While Lucas might have hired Christensen for the same basic qualities that Winkler wanted, the trick to playing Anakin was almost exactly the opposite of creating Sam.

"There's an immense challenge to doing something that has already been predefined by another film or someone else who has played the part," Christensen notes. "I wasn't walking into a part which I could openly explore. I couldn't just do what I wanted to; the lines within which I had to create were very defined. But that made it interesting, really. I knew there was an audience that I'd have to please and bring certain sensibilities to the character. At times, that can be added pressure and, at times, it made it that much more exciting."

Although most of Episode II was shot before Christensen made Life as a House, he and other cast members -- including Ewan McGregor and Natalie Portman (whom, no, Christensen says he's not dating, despite fan gossip to the effect that they're involved) -- are still on call for additional shooting for the digital production.

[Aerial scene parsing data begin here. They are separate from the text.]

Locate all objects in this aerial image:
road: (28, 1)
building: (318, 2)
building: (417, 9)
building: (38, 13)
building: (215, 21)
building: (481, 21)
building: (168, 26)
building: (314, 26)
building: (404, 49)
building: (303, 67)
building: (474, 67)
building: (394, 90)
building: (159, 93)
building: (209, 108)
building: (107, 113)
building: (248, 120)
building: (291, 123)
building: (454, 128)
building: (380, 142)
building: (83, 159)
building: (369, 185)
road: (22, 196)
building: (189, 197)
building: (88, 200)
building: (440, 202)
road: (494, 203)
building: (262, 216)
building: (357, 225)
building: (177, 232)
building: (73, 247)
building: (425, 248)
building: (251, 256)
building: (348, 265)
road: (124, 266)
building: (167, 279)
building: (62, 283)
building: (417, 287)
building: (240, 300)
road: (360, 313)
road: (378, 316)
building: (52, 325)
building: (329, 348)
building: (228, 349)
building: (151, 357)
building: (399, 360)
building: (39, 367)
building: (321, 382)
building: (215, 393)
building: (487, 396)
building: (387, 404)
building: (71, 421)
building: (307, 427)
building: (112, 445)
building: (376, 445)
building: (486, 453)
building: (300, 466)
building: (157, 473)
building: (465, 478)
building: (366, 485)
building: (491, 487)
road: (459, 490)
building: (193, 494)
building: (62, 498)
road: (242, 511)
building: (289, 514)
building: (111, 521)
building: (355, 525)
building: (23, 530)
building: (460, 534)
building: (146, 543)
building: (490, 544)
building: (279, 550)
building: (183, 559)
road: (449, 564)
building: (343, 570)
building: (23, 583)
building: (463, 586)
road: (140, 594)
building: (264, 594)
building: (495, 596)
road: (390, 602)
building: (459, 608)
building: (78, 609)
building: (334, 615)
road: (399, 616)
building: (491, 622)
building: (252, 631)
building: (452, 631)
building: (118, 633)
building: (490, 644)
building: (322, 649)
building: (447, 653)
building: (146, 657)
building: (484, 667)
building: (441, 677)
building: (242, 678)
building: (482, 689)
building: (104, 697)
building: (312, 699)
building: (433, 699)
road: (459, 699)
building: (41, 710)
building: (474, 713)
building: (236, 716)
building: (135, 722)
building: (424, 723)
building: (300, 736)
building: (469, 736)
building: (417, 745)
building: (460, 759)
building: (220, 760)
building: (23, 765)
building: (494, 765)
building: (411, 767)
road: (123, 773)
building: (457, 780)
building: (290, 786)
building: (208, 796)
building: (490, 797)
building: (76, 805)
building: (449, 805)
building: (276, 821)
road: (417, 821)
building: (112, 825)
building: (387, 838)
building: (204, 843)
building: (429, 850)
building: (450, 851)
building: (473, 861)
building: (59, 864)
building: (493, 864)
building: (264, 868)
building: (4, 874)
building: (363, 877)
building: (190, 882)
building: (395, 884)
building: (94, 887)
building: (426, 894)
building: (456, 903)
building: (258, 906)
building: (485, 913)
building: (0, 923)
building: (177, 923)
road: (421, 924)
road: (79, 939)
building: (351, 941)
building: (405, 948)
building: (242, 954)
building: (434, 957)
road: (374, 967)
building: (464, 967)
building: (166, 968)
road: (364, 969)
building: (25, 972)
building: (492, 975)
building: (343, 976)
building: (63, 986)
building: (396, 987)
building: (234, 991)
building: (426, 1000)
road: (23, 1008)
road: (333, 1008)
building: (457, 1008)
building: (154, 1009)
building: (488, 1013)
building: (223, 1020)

Without giving too much of the top-secret project away, Christensen proudly affirms that he performed all of his own Episode II action stunts, including a good amount of Crouching Tiger-style wire work.

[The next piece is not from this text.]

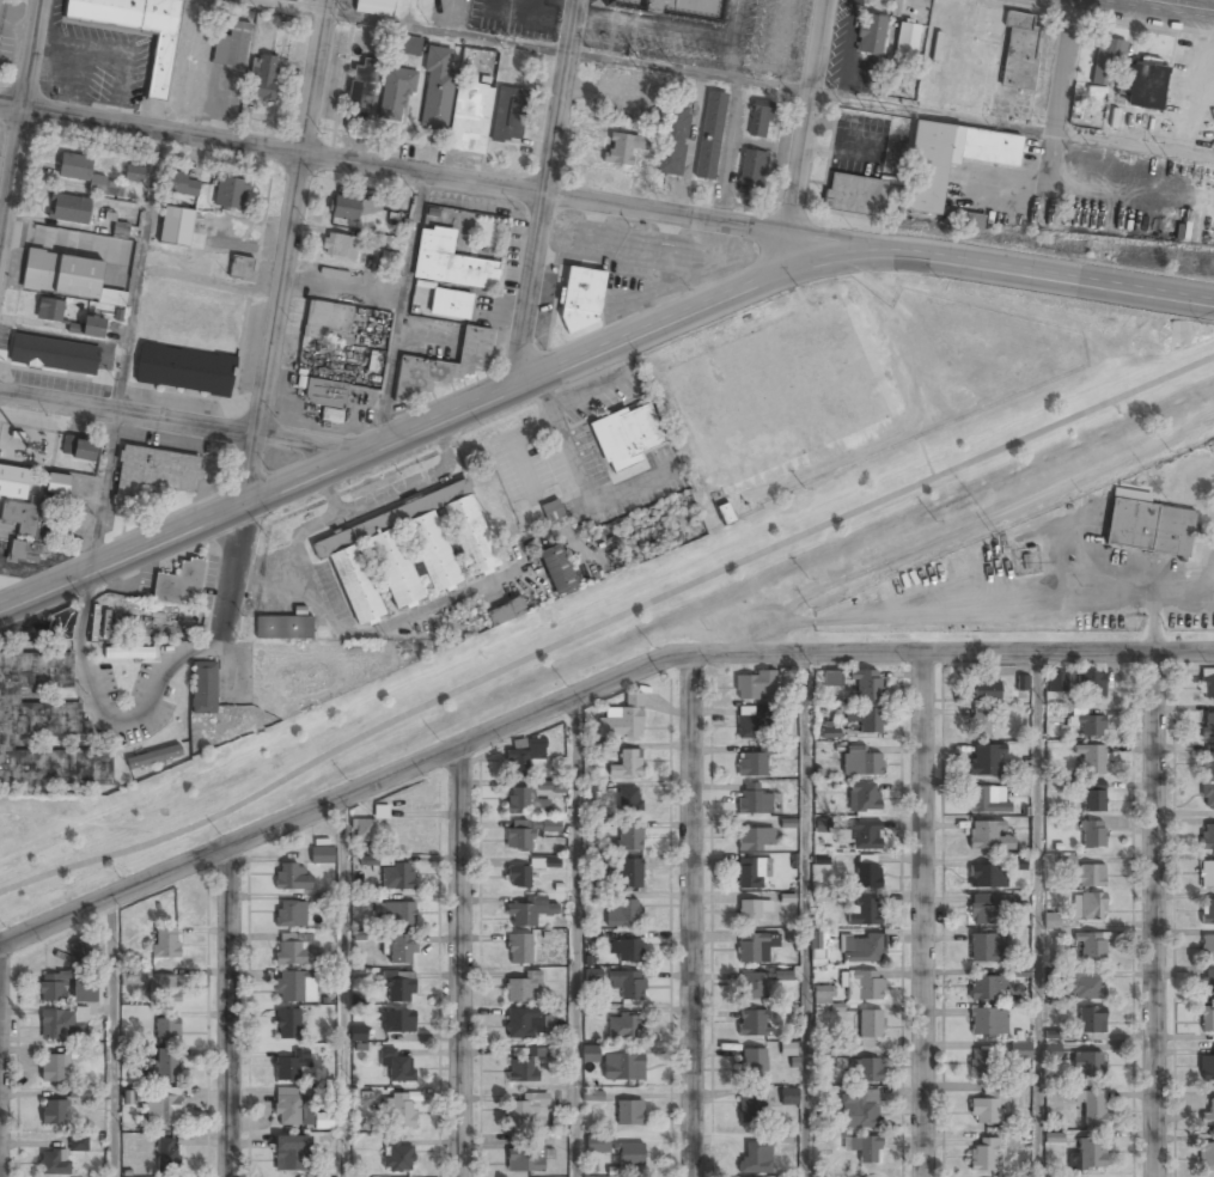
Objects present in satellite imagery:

"Every Anakin you see is always me, never a double," he says, then qualifies. "Although it could be a digital me; you never know when they do that."

Already, there has been one invaluable benefit from hooking up with the most successful movie franchise in history.

"It's enabled me to be very choosy with my work, the films I want to commit to," Christensen admits. "I feel very thankful to be a part of the Star Wars saga because it is such a moving and prominent one. But it also affords me the opportunity to make a movie like Life as a House. I don't have to work for necessity, which is a privilege."